WordPress on Azure: troubleshooting “Error establishing a database connection”
This is a bit of an aide-memoir for my future self, but might also be useful for others.
Recently, my blog had some unexpected downtime. And not just a few seconds either, people started noticing. Not good. I’d recently published a blog post about a new Teams App I’d written, and so plenty of people were landing on my site to see what it was all about. And all I was giving them was this nasty error:
Error establishing a database connection
Panic, Troubleshoot
It’s a classic reaction to seeing a bug in the wild: unconsidered panic. Something must be wrong with the database, or with the database connection string.
I host this blog in Microsoft Azure, using hosted WordPress. WordPress uses a mySql database to store content, which Azure doesn’t (didn’t?) support, but they use a trusted third-party (ClearDB) to host for them.
So, I log into my ClearDB instance. There’s definitely still a database, and it’s online, and I can see from the gauges that it’s doing something. It’s not pegged for performance or memory or anything but it’s definitely working.
I go and check the database connection strings in the WordPress configuration. I don’t know why I did this: they haven’t changed in years. But I do it anyway, because, panic.
All this time I’m madly hitting F5, clearing my cache, using different browsers to try and make the site come back.
After a while it does. I don’t know why. Then it goes again. Then it comes back. And, it’s inconsistent. It might work on one browser and not another. It felt like some limit was being placed on connections, but why, where?
And, breath…
I go and get a drink and start to more rationally think through what’s happening. The database is there, but there’s an error establishing a connection to it. What would cause that? Maybe a network connectivity issue between Azure and ClearDB. I check Azure Status – there’s nothing there.
Second thought, maybe something to do with contention. I go back to the ClearDB dashboard and find the list of connections. There are 15 simultaneous connections. 15 is a suspiciously nice, round number.
Something clicked in my brain (note to ClearDB: it would be cool if you could make this bit more obvious!). I check my account plan. For my class of database, I’m limited to…15 connections!
So, that’s the problem.
The easy fix would be to increase the plan and the number of connections, but there was a fairly significant price hike between the two plans. Besides, I’m not fixing the problem, I’m just pushing it down the road a bit.
Now, I don’t actually know very much about WordPress. I see 15 concurrent database connections. I don’t know if that means there are 15 people concurrent looking at my site, and WordPress is using one connection per visitor, or whether WordPress uses more than one but uses them across visitors. Based purely on what I saw happening, I’m thinking the second – it seems that just running my site uses around 6 database connections.

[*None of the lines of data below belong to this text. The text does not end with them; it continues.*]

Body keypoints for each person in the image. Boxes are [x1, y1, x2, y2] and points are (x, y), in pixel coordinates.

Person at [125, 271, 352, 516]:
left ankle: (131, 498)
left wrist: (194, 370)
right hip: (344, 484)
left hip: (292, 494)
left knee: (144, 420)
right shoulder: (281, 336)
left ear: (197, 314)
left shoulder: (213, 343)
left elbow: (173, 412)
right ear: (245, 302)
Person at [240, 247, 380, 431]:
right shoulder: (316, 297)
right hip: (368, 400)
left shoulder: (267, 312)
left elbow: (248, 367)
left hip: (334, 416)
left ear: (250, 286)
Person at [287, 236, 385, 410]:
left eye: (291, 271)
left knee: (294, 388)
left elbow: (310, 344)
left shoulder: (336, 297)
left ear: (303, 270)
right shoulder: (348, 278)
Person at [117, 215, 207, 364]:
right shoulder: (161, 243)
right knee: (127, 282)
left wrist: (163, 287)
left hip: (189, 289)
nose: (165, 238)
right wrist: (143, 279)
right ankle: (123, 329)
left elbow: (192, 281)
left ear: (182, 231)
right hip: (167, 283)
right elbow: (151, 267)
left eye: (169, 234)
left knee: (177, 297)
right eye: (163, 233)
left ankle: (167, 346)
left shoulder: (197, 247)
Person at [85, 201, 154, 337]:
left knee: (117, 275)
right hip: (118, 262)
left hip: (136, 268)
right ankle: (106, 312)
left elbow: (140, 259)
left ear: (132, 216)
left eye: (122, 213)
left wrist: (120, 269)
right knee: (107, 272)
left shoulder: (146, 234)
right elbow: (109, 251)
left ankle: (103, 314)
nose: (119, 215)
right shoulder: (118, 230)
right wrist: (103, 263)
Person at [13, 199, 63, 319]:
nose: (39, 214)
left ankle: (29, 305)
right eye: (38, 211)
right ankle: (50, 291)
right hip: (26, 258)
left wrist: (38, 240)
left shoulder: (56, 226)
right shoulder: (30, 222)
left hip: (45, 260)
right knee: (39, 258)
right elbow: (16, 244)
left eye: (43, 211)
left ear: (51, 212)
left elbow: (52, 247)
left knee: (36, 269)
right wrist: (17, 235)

Going to back Azure, I was making use of the Scale-Out feature. This clever, money-saving idea means that you can set CPU thresholds on your App Service. When the limit is reached, another instance of your Service is created to handle the increased throughput. Once the load drops, the instance count drops back to 1. This scale up and down happens automatically and means that you only pay for the increased power when you need it.
The history of scale actions is all recorded as well, making it really handy for troubleshooting problems like this, where you want to look at lots of different sets of data to try and figure out what happened.

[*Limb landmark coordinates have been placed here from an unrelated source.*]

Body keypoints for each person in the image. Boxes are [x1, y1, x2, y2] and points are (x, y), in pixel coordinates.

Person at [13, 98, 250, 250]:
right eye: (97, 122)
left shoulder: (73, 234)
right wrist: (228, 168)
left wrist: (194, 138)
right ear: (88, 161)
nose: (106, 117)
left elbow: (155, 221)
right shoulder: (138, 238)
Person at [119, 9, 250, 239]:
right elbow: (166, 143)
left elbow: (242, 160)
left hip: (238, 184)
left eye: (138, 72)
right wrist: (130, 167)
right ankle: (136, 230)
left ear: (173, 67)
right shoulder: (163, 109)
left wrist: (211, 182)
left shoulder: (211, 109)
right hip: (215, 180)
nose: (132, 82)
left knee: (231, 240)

What was happening (I think) is that as load increased, a new instance would be created. A new App Service instance meant another 6 database connections. Now there are 12 concurrent connections. I scale to 2 instances fairly regularly and don’t see a problem. However, scaling to 3 (which I don’t think has happened to me before) meant 18 connections, breaching my 15 connection limit and likely meaning that all requests going through that App Service instance are refused.
How to fix?
Fixing this problem will be different for each person. I could have researched into why WordPress was using so many connections and whether it’s possible to reduce that number. I could have looked to move the database somewhere that allowed more connections or reconsidered changing my database plan.
What I did instead, though, was this. Firstly, I changed my auto-scale settings to not scale and to always use 1 instance. By looking at the last 3 months of Azure data I worked out how much money that would save me, and plowed that money into Scale-Up – changing the configuration of the App Service to be more powerful (more CPU, memory etc). I also made sure that I’d get alerts if the memory or CPU were getting critical because without auto-scale I would need to do something manually if they were.

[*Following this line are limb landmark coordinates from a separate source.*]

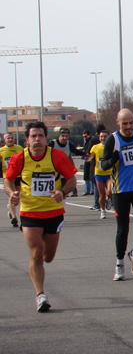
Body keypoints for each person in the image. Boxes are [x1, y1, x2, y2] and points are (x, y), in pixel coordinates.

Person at [3, 122, 77, 312]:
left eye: (40, 136)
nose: (37, 139)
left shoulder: (57, 156)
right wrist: (12, 194)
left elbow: (72, 179)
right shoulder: (20, 158)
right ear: (27, 140)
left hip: (53, 212)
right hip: (30, 212)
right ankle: (40, 295)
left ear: (46, 138)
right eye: (33, 136)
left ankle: (40, 270)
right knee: (35, 253)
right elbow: (8, 180)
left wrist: (63, 191)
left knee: (48, 257)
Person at [101, 109, 133, 281]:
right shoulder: (113, 140)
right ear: (118, 122)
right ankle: (119, 263)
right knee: (122, 229)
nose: (129, 127)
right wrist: (112, 160)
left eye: (131, 123)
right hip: (120, 191)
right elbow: (103, 165)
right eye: (125, 124)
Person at [49, 128, 85, 197]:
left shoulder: (69, 144)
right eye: (62, 136)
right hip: (54, 167)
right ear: (59, 136)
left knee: (70, 178)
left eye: (66, 136)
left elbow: (76, 151)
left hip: (65, 167)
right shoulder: (53, 143)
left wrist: (85, 153)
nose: (64, 138)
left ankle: (73, 192)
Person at [1, 132, 24, 227]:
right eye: (8, 138)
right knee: (12, 195)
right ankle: (14, 217)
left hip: (19, 176)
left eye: (11, 138)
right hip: (8, 177)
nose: (10, 140)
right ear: (4, 140)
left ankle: (11, 210)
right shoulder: (2, 150)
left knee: (17, 196)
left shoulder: (19, 148)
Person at [87, 130, 112, 219]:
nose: (103, 138)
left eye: (105, 136)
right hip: (99, 173)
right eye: (102, 136)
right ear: (99, 138)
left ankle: (109, 200)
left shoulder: (112, 146)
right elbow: (90, 158)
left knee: (109, 191)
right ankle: (103, 210)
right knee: (102, 194)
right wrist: (87, 157)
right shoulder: (95, 147)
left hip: (109, 173)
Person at [81, 130, 94, 195]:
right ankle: (88, 190)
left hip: (90, 159)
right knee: (86, 175)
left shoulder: (90, 141)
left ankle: (91, 190)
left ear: (89, 135)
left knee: (90, 175)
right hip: (86, 159)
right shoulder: (86, 142)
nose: (84, 137)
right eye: (83, 136)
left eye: (85, 136)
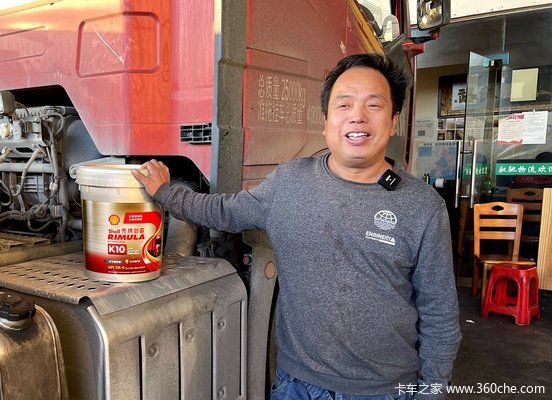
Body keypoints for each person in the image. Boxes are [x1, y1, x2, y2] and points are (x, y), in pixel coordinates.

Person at [133, 53, 461, 400]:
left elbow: (440, 315)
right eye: (344, 104)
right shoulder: (289, 183)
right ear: (326, 121)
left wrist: (431, 392)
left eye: (374, 105)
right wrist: (166, 193)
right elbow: (224, 211)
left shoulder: (421, 206)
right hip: (296, 385)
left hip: (384, 391)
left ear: (393, 121)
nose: (358, 116)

Secondly, I enabled caching in WordPress. I used a plugin which makes it easy to setup file-based caching. For a bit more load on the server, I’m trading a big reduction in database load (or, specifically for me, database connections), which should enable me to scale more effectively and respond better to surges in demand.
In a way, I’m resetting my options. In the future, if I need to, I think I could auto-scale back up to 2 instances without causing any database connection issues. I’m writing this blog post to remind me of the perils of going to 3, or more generally, of enabling options without fully understanding all the knock-on effects they might have!
So, I think that’s fixed things. Things certainly seem quieter and I’ve not seen the error happening again. The people who were good enough to let me know there were problems have been told and they all report it’s working again. And, it’s prompted me to update my Pingdom settings so I can get early warning on any future problems.